What is needed
Omit the pictures from the entries below and retype everything else exactly.

Data extracts

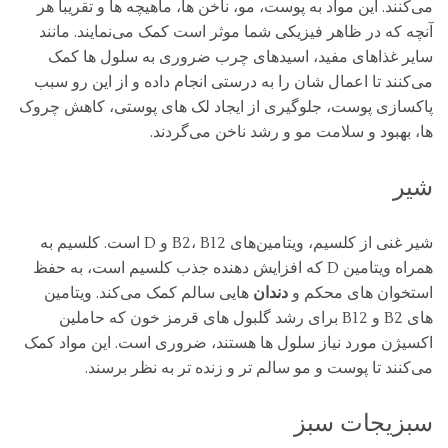
می‌کنند. این مواد به پوست، مو، ناخن‌ ها، ماهیچه‌ ها و تقریبا هر
آنچه که در ظاهر فیزیکی شما موثر است کمک می‌نمایند. مانند
سایر غذاهای مفید، اسیدهای چرب ضروری به سلول ‌ها کمک
می‌کنند تا اعمال شان را به درستی انجام داده و از این رو سبب
پاکسازی پوست، جلوگیری از ایجاد لک‌ های پوستی، کاهش چروک‌
ها، بهبود و سلامت مو و رشد ناخن می‌گردند.
شیر
شیر غنی از کلسیم، ویتامین‌های B2، B12 و D است. کلسیم به
همراه ویتامین D که افزایش‌ دهنده جذب کلسیم است، به حفظ
استخوان ‌های محکم و
دندان‌
هایی سالم کمک می‌کند. ویتامین
‌های B2 و B12 برای رشد گلبول‌ های قرمز خون که حاملین
اکسیژن مورد نیاز سلول ‌ها هستند، ضروری است. این مواد کمک
می‌کنند تا پوست و مو سالم ‌تر و زنده ‌تر به نظر برسند.
سبزیجات سبز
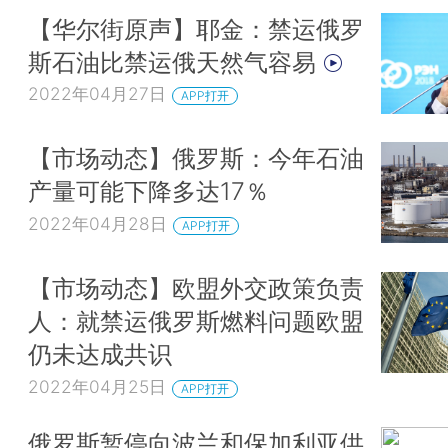
【华尔街原声】耶金：禁运俄罗
斯石油比禁运俄天然气容易
2022年04月27日
APP打开
【市场动态】俄罗斯：今年石油
产量可能下降多达17％
2022年04月28日
APP打开
【市场动态】欧盟外交政策负责
人：就禁运俄罗斯燃料问题欧盟
仍未达成共识
2022年04月25日
APP打开
俄罗斯暂停向波兰和保加利亚供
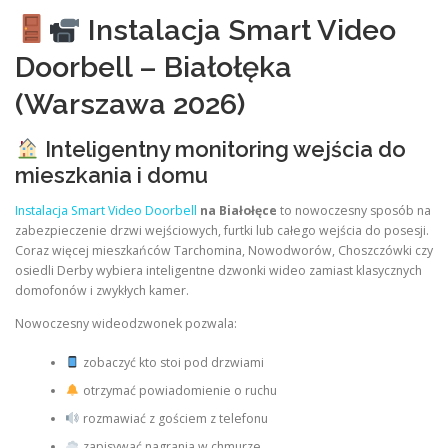
Instalacja Smart Video
Doorbell – Białołęka
(Warszawa 2026)
Inteligentny monitoring wejścia do
mieszkania i domu
Instalacja Smart Video Doorbell
na Białołęce
to nowoczesny sposób na
zabezpieczenie drzwi wejściowych, furtki lub całego wejścia do posesji.
Coraz więcej mieszkańców Tarchomina, Nowodworów, Choszczówki czy
osiedli Derby wybiera inteligentne dzwonki wideo zamiast klasycznych
domofonów i zwykłych kamer.
Nowoczesny wideodzwonek pozwala:
zobaczyć kto stoi pod drzwiami
otrzymać powiadomienie o ruchu
rozmawiać z gościem z telefonu
zapisywać nagrania w chmurze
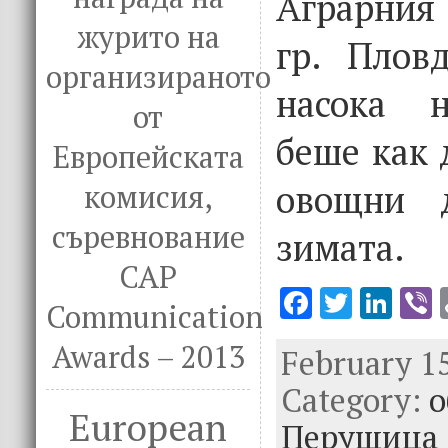
Аграрния
журито на
гр. Плов
организираното
насока н
от
беше как 
Европейската
овощни д
комисия,
съревнование
зимата.
CAP
F
T
Li
V
Communication
ac
w
n
Awards – 2013
February 15
e
it
k
e
Category:
b
te
e
о
European
o
r
dI
Перущица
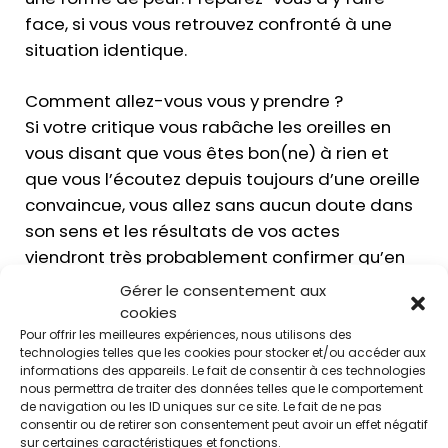
face, si vous vous retrouvez confronté à une
situation identique.
Comment allez-vous vous y prendre ?
Si votre critique vous rabâche les oreilles en
vous disant que vous êtes bon(ne) à rien et
que vous l’écoutez depuis toujours d’une oreille
convaincue, vous allez sans aucun doute dans
son sens et les résultats de vos actes
viendront très probablement confirmer qu’en
effet, vous n’êtes bon(ne) à rien. Notre cerveau
Gérer le consentement aux
et nos corps se conditionnent en conformité
cookies
avec les consignes données et avec ce que
Pour offrir les meilleures expériences, nous utilisons des
technologies telles que les cookies pour stocker et/ou accéder aux
nous croyons de nous, des autres, des la vie.
informations des appareils. Le fait de consentir à ces technologies
Nous pouvons être prisonnier de croyances
nous permettra de traiter des données telles que le comportement
de navigation ou les ID uniques sur ce site. Le fait de ne pas
limitantes. J’y reviendrai.
consentir ou de retirer son consentement peut avoir un effet négatif
sur certaines caractéristiques et fonctions.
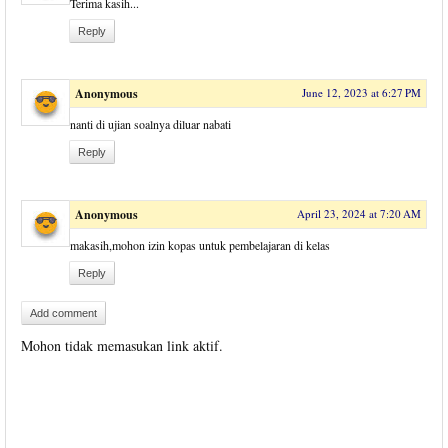
Terima kasih...
Reply
Anonymous
June 12, 2023 at 6:27 PM
nanti di ujian soalnya diluar nabati
Reply
Anonymous
April 23, 2024 at 7:20 AM
makasih,mohon izin kopas untuk pembelajaran di kelas
Reply
Add comment
Mohon tidak memasukan link aktif.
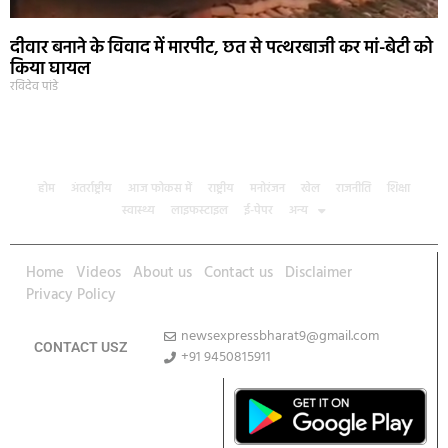
दीवार बनाने के विवाद में मारपीट, छत से पत्थरबाजी कर मां-बेटी को
किया घायल
रविदेव पांडे
होम
अंतर्राष्ट्रीय
आज फोकस में
राष्ट्रीय
मनोरंजन
खेल
राजनीति
शिक्षा
स्वास्थ्य
लाइफस्टाइल
ई-पेपर
अन्य
Home
Videos
About us
Contact us
Disclaimer
Privacy Policy
newsexpressbharat9@gmail.com
CONTACT USZ
+91 9450815911
Download App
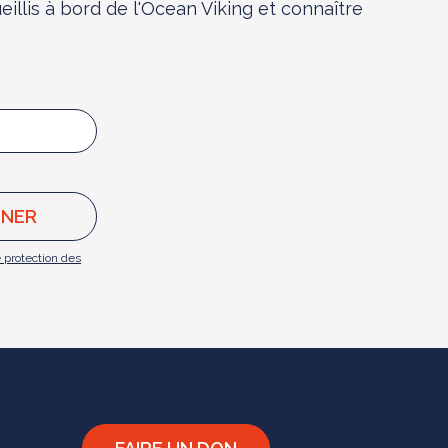
illis à bord de l'Ocean Viking et connaître
e protection des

Solution below
می‌کنند. این مواد به پوست، مو، ناخن‌ ها، ماهیچه‌ ها و تقریبا هر
آنچه که در ظاهر فیزیکی شما موثر است کمک می‌نمایند. مانند
سایر غذاهای مفید، اسیدهای چرب ضروری به سلول ‌ها کمک
می‌کنند تا اعمال شان را به درستی انجام داده و از این رو سبب
پاکسازی پوست، جلوگیری از ایجاد لک‌ های پوستی، کاهش چروک‌
ها، بهبود و سلامت مو و رشد ناخن می‌گردند.
شیر
شیر غنی از کلسیم، ویتامین‌های B2، B12 و D است. کلسیم به
همراه ویتامین D که افزایش‌ دهنده جذب کلسیم است، به حفظ
استخوان ‌های محکم و
دندان‌
هایی سالم کمک می‌کند. ویتامین
‌های B2 و B12 برای رشد گلبول‌ های قرمز خون که حاملین
اکسیژن مورد نیاز سلول ‌ها هستند، ضروری است. این مواد کمک
می‌کنند تا پوست و مو سالم ‌تر و زنده ‌تر به نظر برسند.
سبزیجات سبز
【华尔街原声】耶金：禁运俄罗
斯石油比禁运俄天然气容易
2022年04月27日
APP打开
【市场动态】俄罗斯：今年石油
产量可能下降多达17％
2022年04月28日
APP打开
【市场动态】欧盟外交政策负责
人：就禁运俄罗斯燃料问题欧盟
仍未达成共识
2022年04月25日
APP打开
俄罗斯暂停向波兰和保加利亚供
Instalacja Smart Video
Doorbell – Białołęka
(Warszawa 2026)
Inteligentny monitoring wejścia do
mieszkania i domu
Instalacja Smart Video Doorbell
na Białołęce
to nowoczesny sposób na
zabezpieczenie drzwi wejściowych, furtki lub całego wejścia do posesji.
Coraz więcej mieszkańców Tarchomina, Nowodworów, Choszczówki czy
osiedli Derby wybiera inteligentne dzwonki wideo zamiast klasycznych
domofonów i zwykłych kamer.
Nowoczesny wideodzwonek pozwala:
zobaczyć kto stoi pod drzwiami
otrzymać powiadomienie o ruchu
rozmawiać z gościem z telefonu
zapisywać nagrania w chmurze
Аграрния
журито на
гр. Плов
организираното
насока н
от
беше как 
Европейската
овощни д
комисия,
съревнование
зимата.
CAP
F
T
Li
V
Communication
ac
w
n
Awards – 2013
February 15
e
it
k
e
Category:
b
te
e
о
European
o
r
dI
Перущица
face, si vous vous retrouvez confronté à une
situation identique.
Comment allez-vous vous y prendre ?
Si votre critique vous rabâche les oreilles en
vous disant que vous êtes bon(ne) à rien et
que vous l’écoutez depuis toujours d’une oreille
convaincue, vous allez sans aucun doute dans
son sens et les résultats de vos actes
viendront très probablement confirmer qu’en
effet, vous n’êtes bon(ne) à rien. Notre cerveau
Gérer le consentement aux
et nos corps se conditionnent en conformité
cookies
avec les consignes données et avec ce que
Pour offrir les meilleures expériences, nous utilisons des
technologies telles que les cookies pour stocker et/ou accéder aux
nous croyons de nous, des autres, des la vie.
informations des appareils. Le fait de consentir à ces technologies
Nous pouvons être prisonnier de croyances
nous permettra de traiter des données telles que le comportement
de navigation ou les ID uniques sur ce site. Le fait de ne pas
limitantes. J’y reviendrai.
consentir ou de retirer son consentement peut avoir un effet négatif
sur certaines caractéristiques et fonctions.
Terima kasih...
Reply
Anonymous
June 12, 2023 at 6:27 PM
nanti di ujian soalnya diluar nabati
Reply
Anonymous
April 23, 2024 at 7:20 AM
makasih,mohon izin kopas untuk pembelajaran di kelas
Reply
Add comment
Mohon tidak memasukan link aktif.
दीवार बनाने के विवाद में मारपीट, छत से पत्थरबाजी कर मां-बेटी को
किया घायल
रविदेव पांडे
होम
अंतर्राष्ट्रीय
आज फोकस में
राष्ट्रीय
मनोरंजन
खेल
राजनीति
शिक्षा
स्वास्थ्य
लाइफस्टाइल
ई-पेपर
अन्य
Home
Videos
About us
Contact us
Disclaimer
Privacy Policy
newsexpressbharat9@gmail.com
CONTACT USZ
+91 9450815911
Download App
illis à bord de l'Ocean Viking et connaître
e protection des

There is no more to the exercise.